Er nahm eine Zigarette aus dem Etui, das Konrad Katzmann vorhin auf den Tisch gelegt hatte. Das Streichholz warf eine fingerhohe Flamme, der Tabak glimmte mit dem Rot eines Spätsommer-Sonnenuntergangs. Ein Schluck Bier, ein perfekter Moment. Jetzt fiel ihm das entscheidende Argument ein: «Menschen glauben am ehesten, was sie selbst sehen. Das aber liefert ihnen nur die Photographie, nicht der Text.»
Katzmann schien einen Moment überlegen zu müssen. In seinem Gesicht arbeitete es wie auf einer Baustelle, der Mund war schmal wie ein Graben, und auf der Stirn schienen kleine Schaufeln ihr Werk zu tun.
«Eine Photographie zeigt immer nur den Moment. Der Text aber beschreibt den Prozess, zeigt die Zusammenhänge auf, beleuchtet die Hintergründe. Der intelligente Leser weiß das.»

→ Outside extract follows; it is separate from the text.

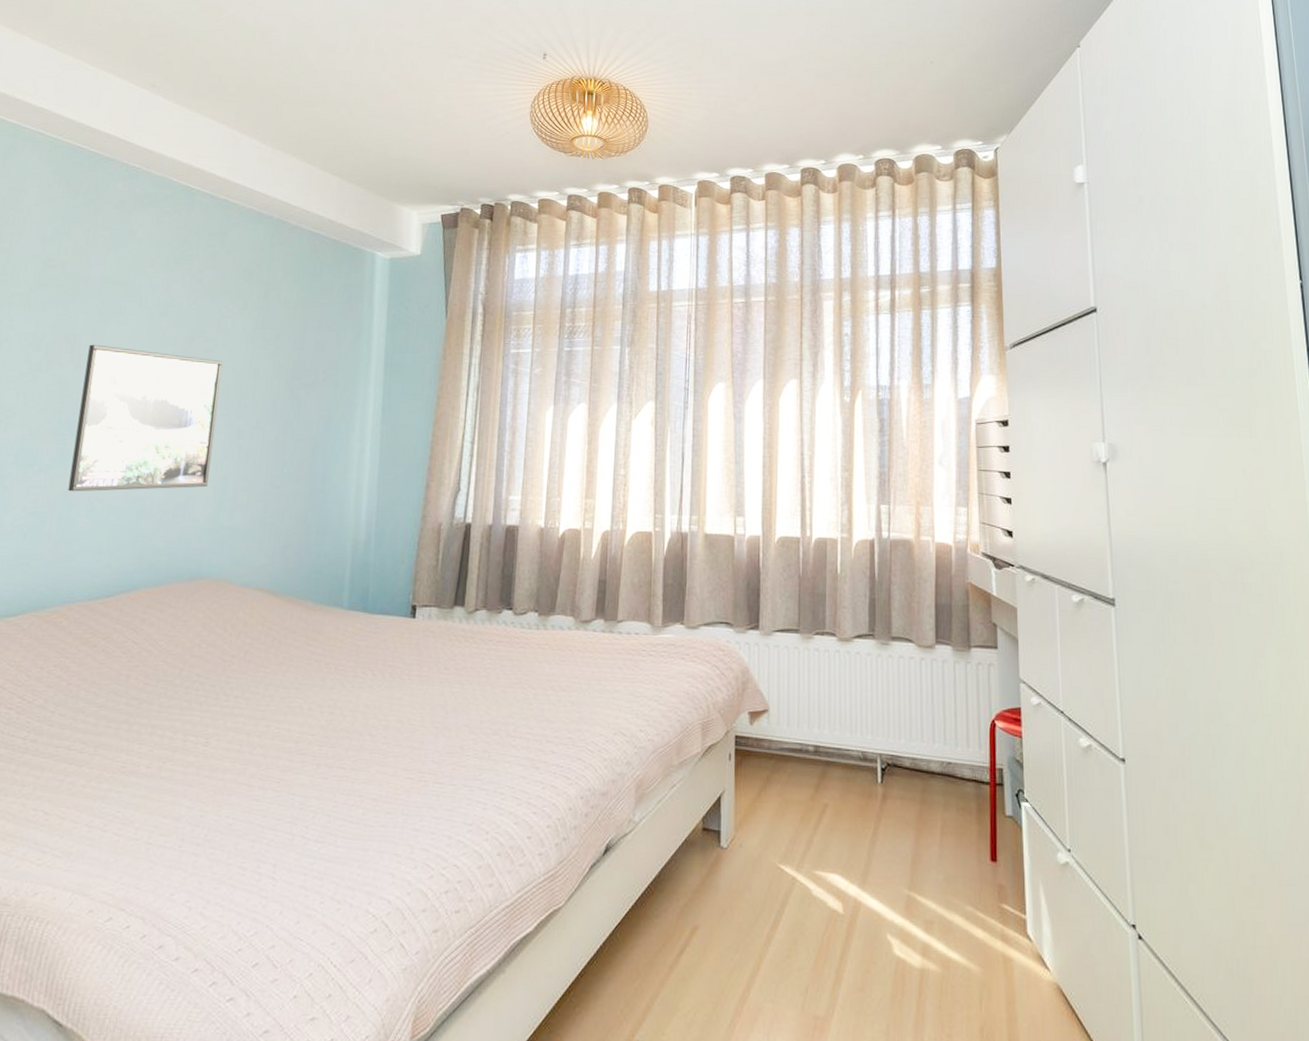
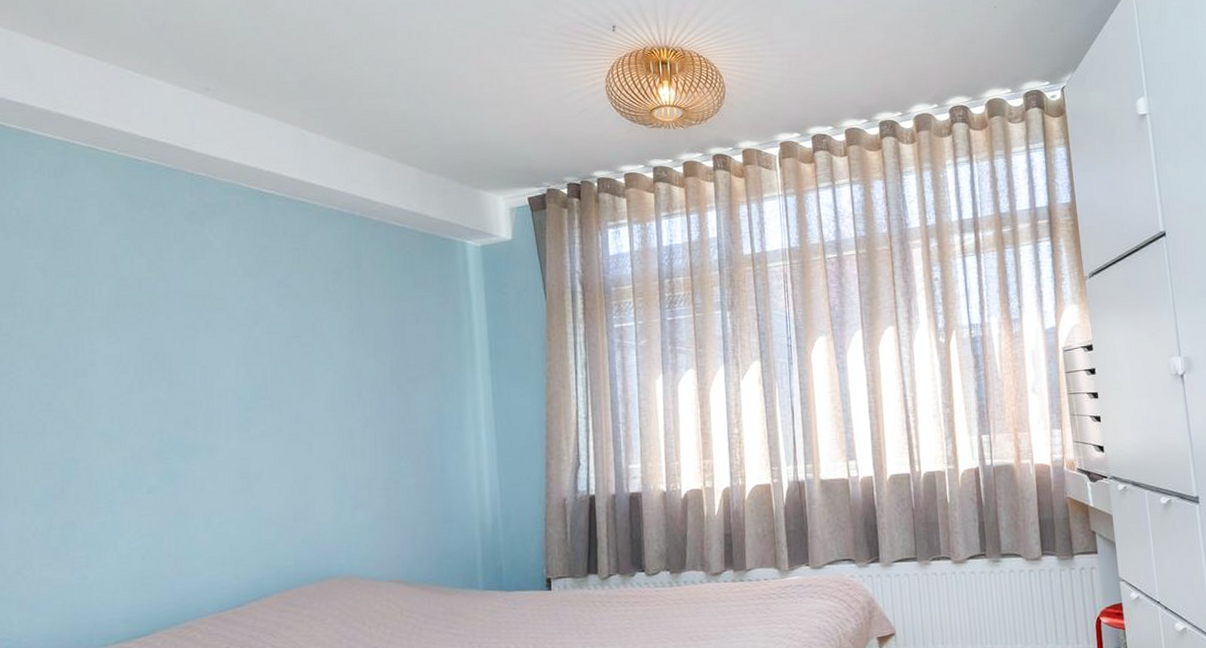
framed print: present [68,344,223,492] -> none [181,360,325,509]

«Natürlich wird es immer Texte in der Zeitung geben, Nachrichten, Reportagen. Aber es wird der Tag kommen, an dem keine Zeitung mehr ohne Photographien erscheint.»
«Ah, der junge Mann ist also Hellseher!» Katzmann grinste von Ohr zu Ohr. «Photographien sind teuer. Wer soll eine Zeitung bezahlen, in der jeden Tag welche abgedruckt werden? Die Leute hier?» Sein Arm beschrieb einen Kreis, der den Gastraum umfasste.